And then I was in another large room, outside the exhibition. There were a lot of people there, and it was obvious we were getting ready for a cocktail party. A man came up to me and said, 'What costume, what cloak are you going to wear?' He starts to hand me a painter's smock. I say, 'No, that's not me.'
(From Marie-Louise von Franz, in Fraser Boa, The Way of the Dream: Covnersations on Jungian Dream Interpretation with Marie-Louise von Franz, Shambhala, 1994, p. 84).
Commentary on the Dream (HRM)
When he was asked about the meaning of the man handing him a smock, the dreamer replied that he didn't paint. He said that the paintings are a metaphor for "all the writing I should have done and haven't done.
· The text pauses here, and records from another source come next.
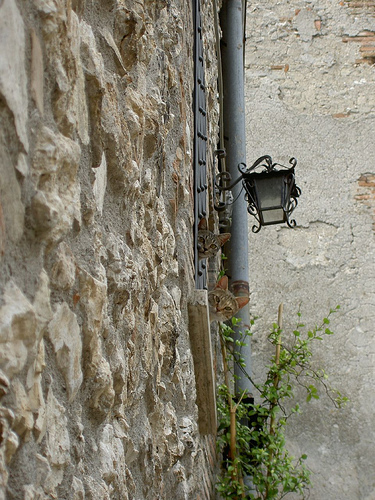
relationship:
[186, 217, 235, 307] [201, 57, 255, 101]
cats looking out window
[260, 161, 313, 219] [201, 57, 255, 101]
lamp next to window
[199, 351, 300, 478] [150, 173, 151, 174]
plant next to building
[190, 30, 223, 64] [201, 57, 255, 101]
sill on window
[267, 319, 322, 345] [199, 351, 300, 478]
leaves on plant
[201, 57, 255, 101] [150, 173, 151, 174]
window on building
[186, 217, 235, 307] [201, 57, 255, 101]
cats in window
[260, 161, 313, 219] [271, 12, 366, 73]
lamp attached to wall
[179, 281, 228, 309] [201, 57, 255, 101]
ledge on window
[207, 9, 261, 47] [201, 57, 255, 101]
bars on window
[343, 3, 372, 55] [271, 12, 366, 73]
bricks on wall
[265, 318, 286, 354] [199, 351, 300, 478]
leaf on plant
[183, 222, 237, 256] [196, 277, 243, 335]
head of cat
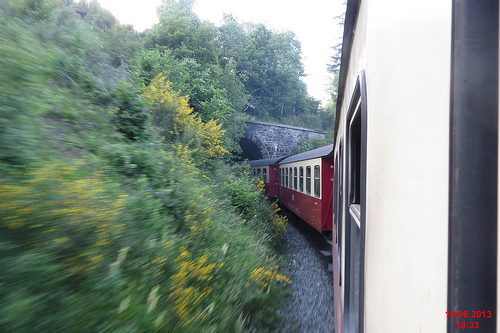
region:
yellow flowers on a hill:
[144, 69, 232, 161]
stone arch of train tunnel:
[231, 114, 324, 174]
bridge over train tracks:
[235, 106, 330, 142]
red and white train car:
[273, 140, 333, 235]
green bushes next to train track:
[3, 0, 278, 327]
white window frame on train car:
[274, 156, 325, 201]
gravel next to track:
[262, 196, 338, 332]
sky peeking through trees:
[97, 0, 347, 119]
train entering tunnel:
[241, 1, 495, 332]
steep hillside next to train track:
[3, 0, 287, 332]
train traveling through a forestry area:
[13, 7, 482, 319]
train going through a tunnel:
[150, 52, 487, 331]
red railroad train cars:
[192, 90, 332, 320]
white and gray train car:
[328, 39, 463, 331]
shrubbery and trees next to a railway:
[0, 2, 389, 329]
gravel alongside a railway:
[242, 172, 362, 323]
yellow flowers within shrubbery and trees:
[90, 32, 321, 324]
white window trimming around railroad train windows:
[264, 148, 332, 244]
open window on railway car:
[325, 71, 425, 267]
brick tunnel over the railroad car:
[195, 100, 340, 220]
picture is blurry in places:
[7, 85, 172, 326]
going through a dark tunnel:
[230, 127, 292, 187]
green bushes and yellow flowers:
[114, 71, 243, 330]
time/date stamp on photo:
[437, 288, 498, 330]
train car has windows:
[279, 160, 326, 197]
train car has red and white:
[267, 153, 331, 234]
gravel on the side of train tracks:
[282, 213, 340, 331]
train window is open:
[322, 81, 370, 238]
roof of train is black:
[281, 140, 333, 165]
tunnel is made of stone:
[254, 125, 301, 155]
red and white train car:
[243, 155, 281, 209]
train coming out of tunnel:
[228, 126, 268, 166]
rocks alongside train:
[262, 210, 330, 330]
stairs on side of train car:
[316, 230, 333, 270]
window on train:
[311, 163, 323, 201]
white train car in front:
[327, 0, 492, 332]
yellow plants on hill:
[138, 69, 226, 161]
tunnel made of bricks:
[231, 117, 321, 167]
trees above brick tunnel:
[211, 12, 313, 119]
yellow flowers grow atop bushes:
[176, 249, 216, 302]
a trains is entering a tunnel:
[259, 0, 494, 331]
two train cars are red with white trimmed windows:
[257, 148, 331, 198]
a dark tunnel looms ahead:
[237, 115, 282, 163]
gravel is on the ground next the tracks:
[293, 229, 320, 324]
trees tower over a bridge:
[172, 14, 313, 119]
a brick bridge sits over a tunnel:
[250, 117, 328, 136]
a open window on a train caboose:
[343, 84, 366, 331]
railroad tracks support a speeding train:
[296, 221, 312, 233]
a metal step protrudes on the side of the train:
[323, 249, 331, 258]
The smock is probably the costume I should be wearing if I were going to get serious about some of the things I should do."
As often in dreams, the "house" here seems to represent the self, but the important point is that it is repeatedly described as a large house ("a mansion, as it's called"), with a series of large rooms. In other words, there is plenty of room in this house for new possibilities ("In my Father's house are many mansions"). The house is where an exhibition of paintings is taking place, and the paintings, drawings of animals, "seemed familiar."
There is profound sense in which the self-to-be, the "person I was meant to be," is already quite familiar to us, yet at the same time strange and unknown-- as in the name "Szcabo" in this dream ("a name that means absolutely nothing to me").
Then the scene shifts to another "large room." The dreamer is asked about what costume he should wear and is handed a painter's smock, which he rejects. A painter's smock, of course, is not at all the dress appropriate for a cocktail party, so it is reasonable that the dreamer would reject it. But his rejection takes an emphatic form: "No, that's not me."
The dreamer's own interpretation is somewhat linear and literalistic, even moralistic. He has in mind that he should have been doing more writing and so the details of interpretation follow from that fixed point of view. But the dream itself is more ambiguous. The unknown painter ("Sczabo") creates images that are already familiar to the dreamer, like the images of the dream itself. But the smock, the costume of a painter, is something that the dreamer in the end resolutely rejects: "No, that's not me."
In Rembrandt's magnificent self-portraits, done virtually every year of his adult life, we see the painter dressed up in various costumes at different points in his career: the smock of a workaday painter, the elegant dress of gentleman, finally in the later self-portraits, the costume seems to recede in importance altogether as our attention becomes focused on the face and the eyes.
In the same way, the images of the dreamworld represent the production of an unknown creative force within us ("Szcabo") whose creations are nonetheless familiar. The costume we adopt is like the persona or mask we put on in order to meet the outer world: a necessary adaptation, but not necessarily the true self ("No, that's not me.") We cannot be sure whether the dreamer in this case is telling himself that he ought to be doing more writing, or perhaps just the opposite-- that writing, like painting, is just one more mask of the self.